On October 30, the U.S. Securities and Exchange Commission (SEC) Office of the Whistleblower posted nineteen new Notices of Covered Actions (NCAs). Each NCA relates to a specific SEC enforcement action and signals that individuals may now submit whistleblower award claims for these actions. Whistleblowers have until January 28, 2021 to apply for an award for these newly posted NCAs by submitting a completed Form WB-APP to the Office of the Whistleblower.
The nineteen NCAs touch on a wide variety of cases of corporate fraud and misconduct. One NCA relates to a $6.1 million settlement regarding charges of conducting an unregistered initial coin offering (ICO) of digital asset securities. Another NCA covers the SEC’s $18 million settlement with BMW for charges that BMW disclosed “inaccurate and misleading information about BMW’s retail sales volume in the U.S. while raising approximately $18 billion from investors in several corporate bond offerings.” By posting an NCA, the SEC is not making any determination that the relevant case was aided by a whistleblower tip. Rather, the SEC posts an NCA for any enforcement action that results in monetary sanctions exceeding $1 million.

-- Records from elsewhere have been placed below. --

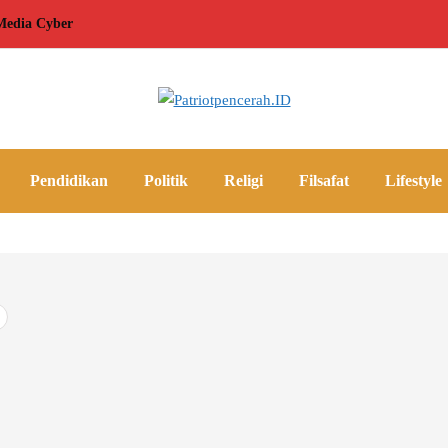
edia Cyber
Pendidikan
Politik
Religi
Filsafat
Lifestyle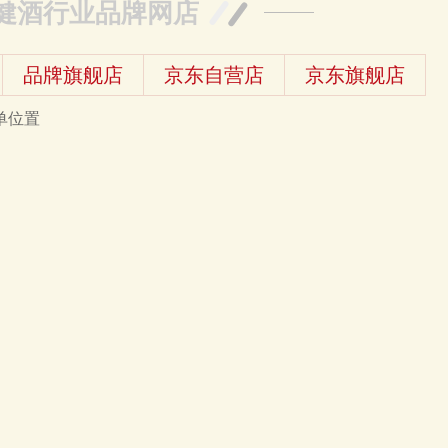
健酒行业品牌网店
品牌旗舰店
京东自营店
京东旗舰店
单位置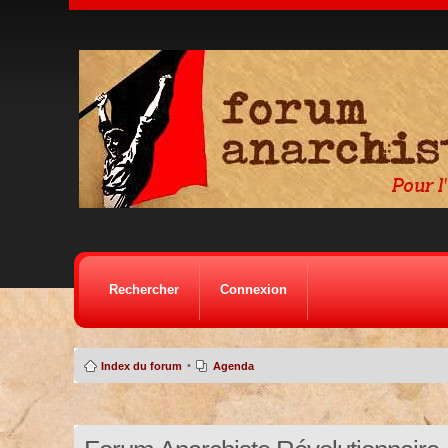
Rechercher
Connexion
•
Index du forum
Agenda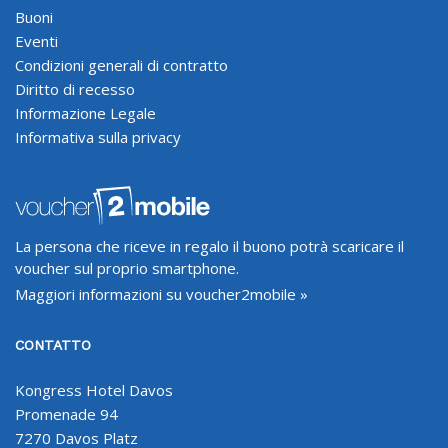
Buoni
Eventi
Condizioni generali di contratto
Diritto di recesso
Informazione Legale
Informativa sulla privacy
La persona che riceve in regalo il buono potrà scaricare il
voucher sul proprio smartphone.
Maggiori informazioni su voucher2mobile »
CONTATTO
Kongress Hotel Davos
Promenade 94
7270 Davos Platz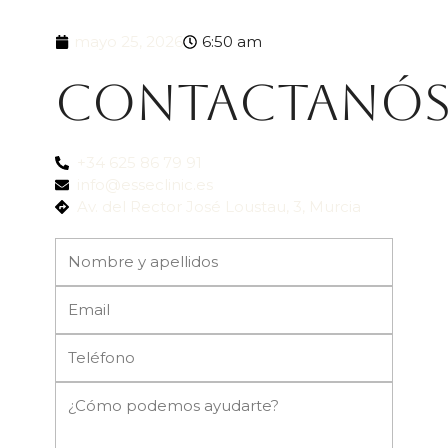
mayo 25, 2026
6:50 am
Contactanó
+34 625 86 79 91
info@esseclinic.es
Av. del Rector José Loustau, 3, Murcia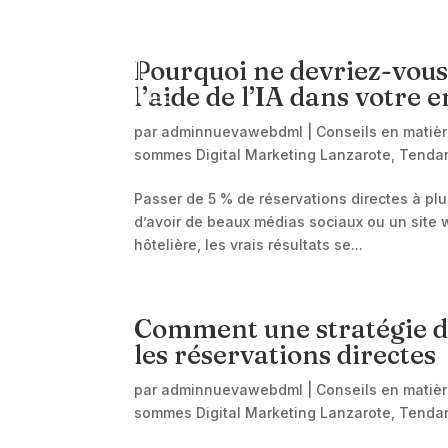
AC
Pourquoi ne devriez-vous
l’aide de l’IA dans votre 
par
adminnuevawebdml
|
Conseils en matiè
sommes Digital Marketing Lanzarote
,
Tenda
Passer de 5 % de réservations directes à plus
d’avoir de beaux médias sociaux ou un site w
hôtelière, les vrais résultats se...
Comment une stratégie d
les réservations directes
par
adminnuevawebdml
|
Conseils en matiè
sommes Digital Marketing Lanzarote
,
Tenda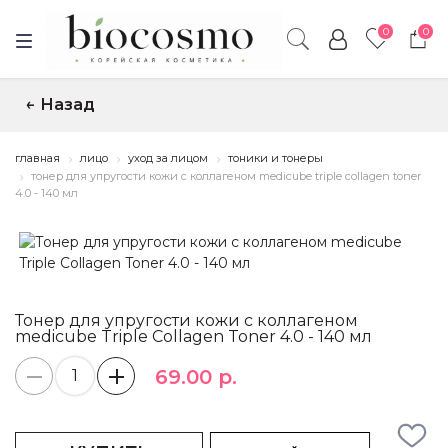
0
0
Назад
↑
главная
лицо
уход за лицом
тоники и тонеры
тонер для упругости кожи с коллагеном medicube triple collagen toner
4.0 - 140 мл
Тонер для упругости кожи с коллагеном
medicube Triple Collagen Toner 4.0 - 140 мл
69.00 р.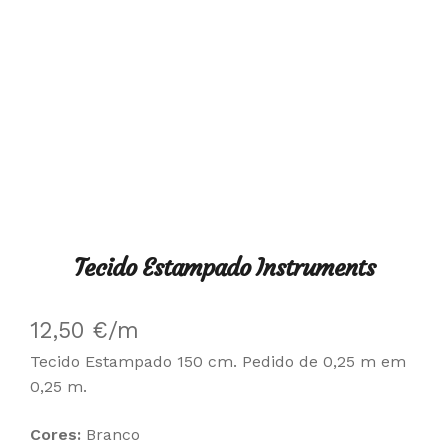
Tecido Estampado Instruments
12,50
€
/m
Tecido Estampado 150 cm. Pedido de 0,25 m em
0,25 m.
Cores:
Branco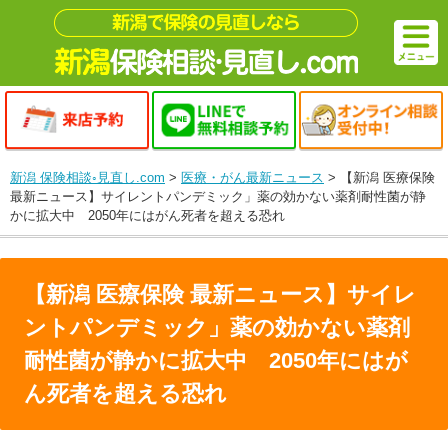
新潟 保険相談◦見直し.com
>
医療・がん最新ニュース
>
【新潟 医療保険
最新ニュース】サイレントパンデミック」薬の効かない薬剤耐性菌が静
かに拡大中 2050年にはがん死者を超える恐れ
【新潟 医療保険 最新ニュース】サイレ
ントパンデミック」薬の効かない薬剤
耐性菌が静かに拡大中 2050年にはが
ん死者を超える恐れ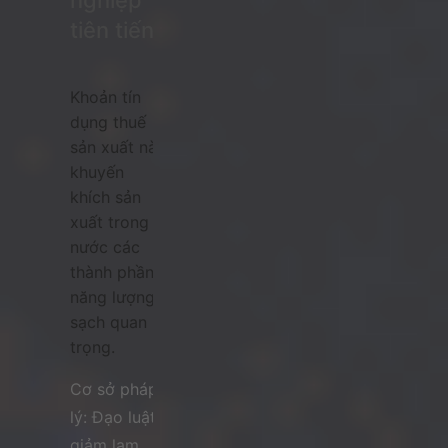
nghiệp
tiên tiến
Khoản tín
dụng thuế
sản xuất này
khuyến
khích sản
xuất trong
nước các
thành phần
năng lượng
sạch quan
trọng.
Cơ sở pháp
lý: Đạo luật
giảm lạm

Through the SEC Whistleblower Program, qualified whistleblowers, individuals who voluntarily provide the SEC original information that leads to a successful enforcement action, are entitled to a monetary award of 10-30% of funds recovered by the government. According to the SEC, “all payments are made out of an investor protection fund established by Congress that is financed entirely through monetary sanctions paid to the SEC by securities law violators.”
The SEC Whistleblower Program has had a record-setting start to the 2021 fiscal year. Since the fiscal year began on October 1, the SEC has issued approximately $154 million to six whistleblowers. In the 2020 fiscal year, the SEC issued whistleblower awards totaling approximately $175 million, the most in program history. The SEC is currently on pace to break that record within the first two months of this fiscal year.

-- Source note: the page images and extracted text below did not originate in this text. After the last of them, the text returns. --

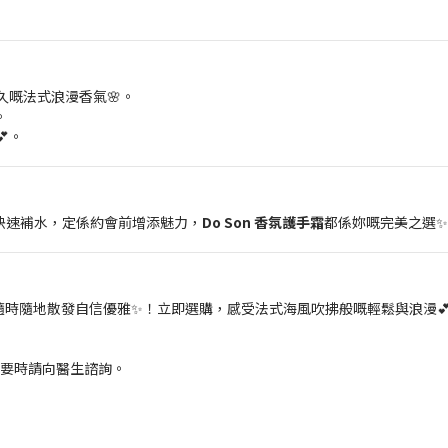
嘅法式浪漫香氣🌸。
。
。
中快速補水，定係約會前增添魅力，
Do Son 香氛護手霜
都係妳嘅完美之選
隨時隨地散發自信優雅✨！立即選購，感受法式海風吹拂般嘅輕鬆與浪漫
必要時請向醫生諮詢。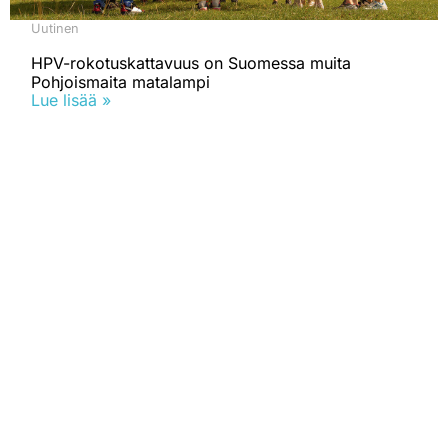
Uutinen
HPV-rokotuskattavuus on Suomessa muita
Pohjoismaita matalampi
Lue lisää »
Mikä on Rokotustieto.fi?
Rokotustieto.fi -verkkosivusto tarjoaa luotettavaa tietoa
rokotteista helposti ymmärrettävästi.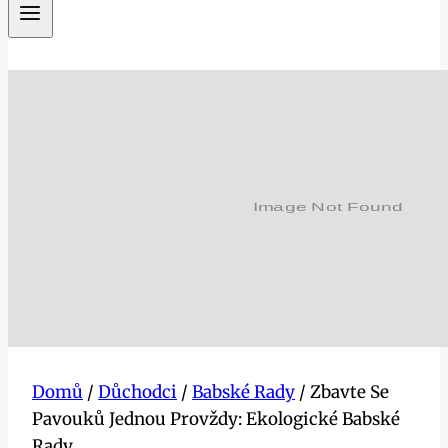
Domů
/
Důchodci
/
Babské Rady
/
Zbavte Se
Pavouků Jednou Provždy: Ekologické Babské
Rady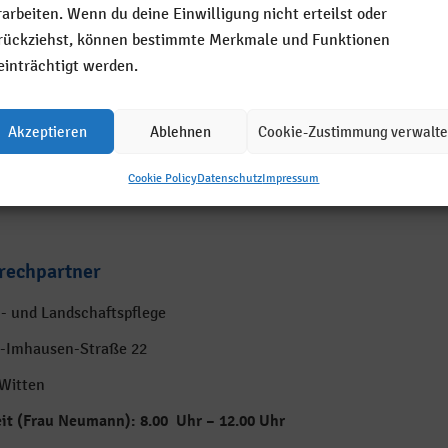
rarbeiten. Wenn du deine Einwilligung nicht erteilst oder
enpflege
rückziehst, können bestimmte Merkmale und Funktionen
flanzungen (Bäume, Gehölze Stauden und Saisonware)
einträchtigt werden.
ge von Industrieflächen
lzschnitt
enschnitt
Akzeptieren
Ablehnen
Cookie-Zustimmung verwalt
fällarbeiten
enbauliche Arbeiten
Cookie Policy
Datenschutz
Impressum
rechpartner
- und Landschaftspflege
r-Imhausen-Straße 22
Witten
it (Frau Neumann): 8.00 Uhr – 12.00 Uhr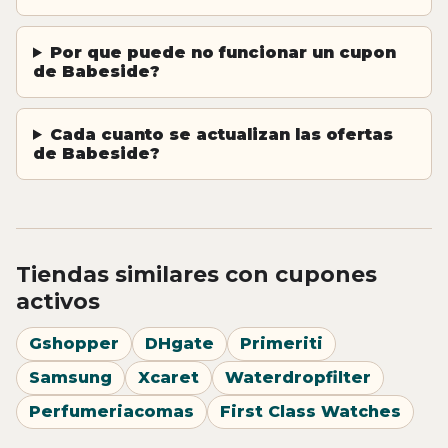
Por que puede no funcionar un cupon
de Babeside?
Cada cuanto se actualizan las ofertas
de Babeside?
Tiendas similares con cupones
activos
Gshopper
DHgate
Primeriti
Samsung
Xcaret
Waterdropfilter
Perfumeriacomas
First Class Watches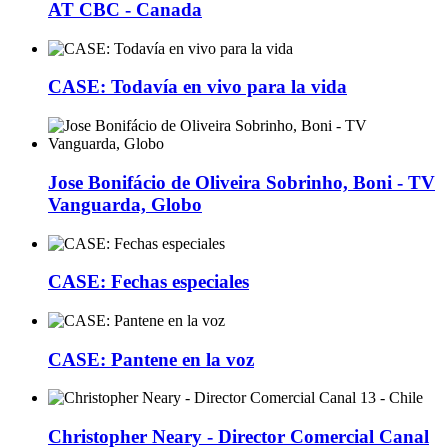
AT CBC - Canada
CASE: Todavía en vivo para la vida
Jose Bonifácio de Oliveira Sobrinho, Boni - TV
Vanguarda, Globo
CASE: Fechas especiales
CASE: Pantene en la voz
Christopher Neary - Director Comercial Canal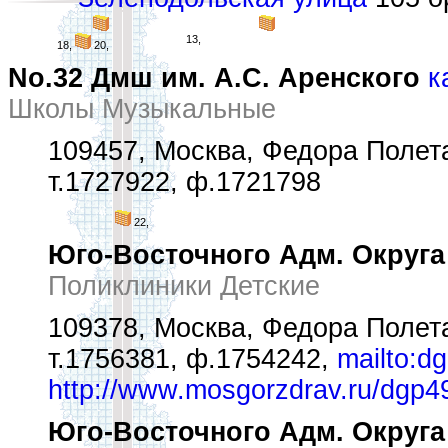
13,
18,
20,
No.32 Дмш им. А.С. Аренского
к
Школы Музыкальные
109457, Москва, Федора Полетае
т.1727922, ф.1721798
22,
Юго-Восточного Адм. Округа
Поликлиники Детские
109378, Москва, Федора Полета
т.1756381, ф.1754242,
mailto:d
http://www.mosgorzdrav.ru/dgp4
Юго-Восточного Адм. Округа О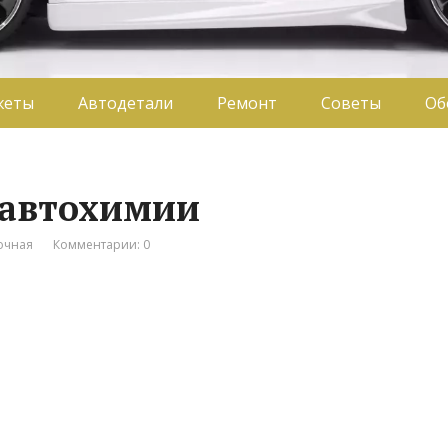
жеты
Автодетали
Ремонт
Советы
Об
 автохимии
очная
Комментарии: 0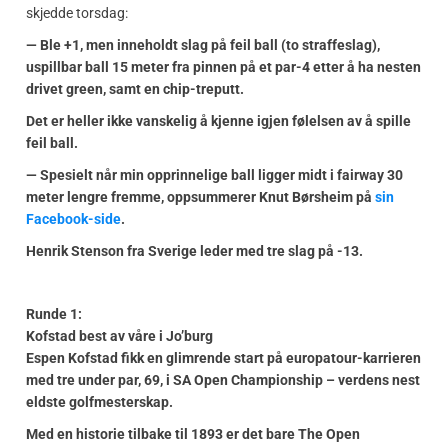
skjedde torsdag:
— Ble +1, men inneholdt slag på feil ball (to straffeslag),
uspillbar ball 15 meter fra pinnen på et par-4 etter å ha nesten
drivet green, samt en chip-treputt.
Det er heller ikke vanskelig å kjenne igjen følelsen av å spille
feil ball.
— Spesielt når min opprinnelige ball ligger midt i fairway 30
meter lengre fremme, oppsummerer Knut Børsheim på
sin
Facebook-side
.
Henrik Stenson fra Sverige leder med tre slag på -13.
Runde 1:
Kofstad best av våre i Jo’burg
Espen Kofstad fikk en glimrende start på europatour-karrieren
med tre under par, 69, i SA Open Championship – verdens nest
eldste golfmesterskap.
Med en historie tilbake til 1893 er det bare The Open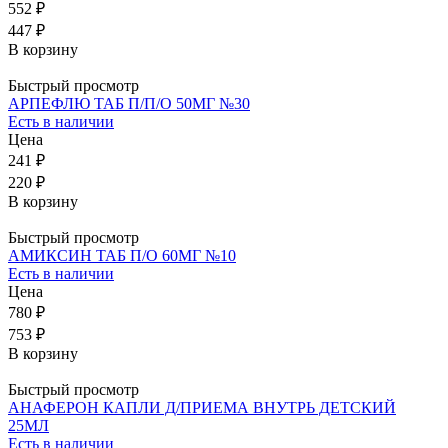
552 ₽
447 ₽
В корзину
Быстрый просмотр
АРПЕФЛЮ ТАБ П/П/О 50МГ №30
Есть в наличии
Цена
241 ₽
220 ₽
В корзину
Быстрый просмотр
АМИКСИН ТАБ П/О 60МГ №10
Есть в наличии
Цена
780 ₽
753 ₽
В корзину
Быстрый просмотр
АНАФЕРОН КАПЛИ Д/ПРИЕМА ВНУТРЬ ДЕТСКИЙ
25МЛ
Есть в наличии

Last month, Whistleblower Network News analyzed a month’s worth of SEC whistleblower award orders to understand the most important factors in the SEC’s award determination process. The two most referenced factors in the orders were the timeliness of the whistleblower’s disclosure and the degree of further assistance offered by the whistleblower. Notably, in one September award order the SEC stated that they “preliminarily determined to deny Claimant 3’s award claim on the alternative ground that it was submitted after the 90-day deadline for submitting claims for the Covered Action.”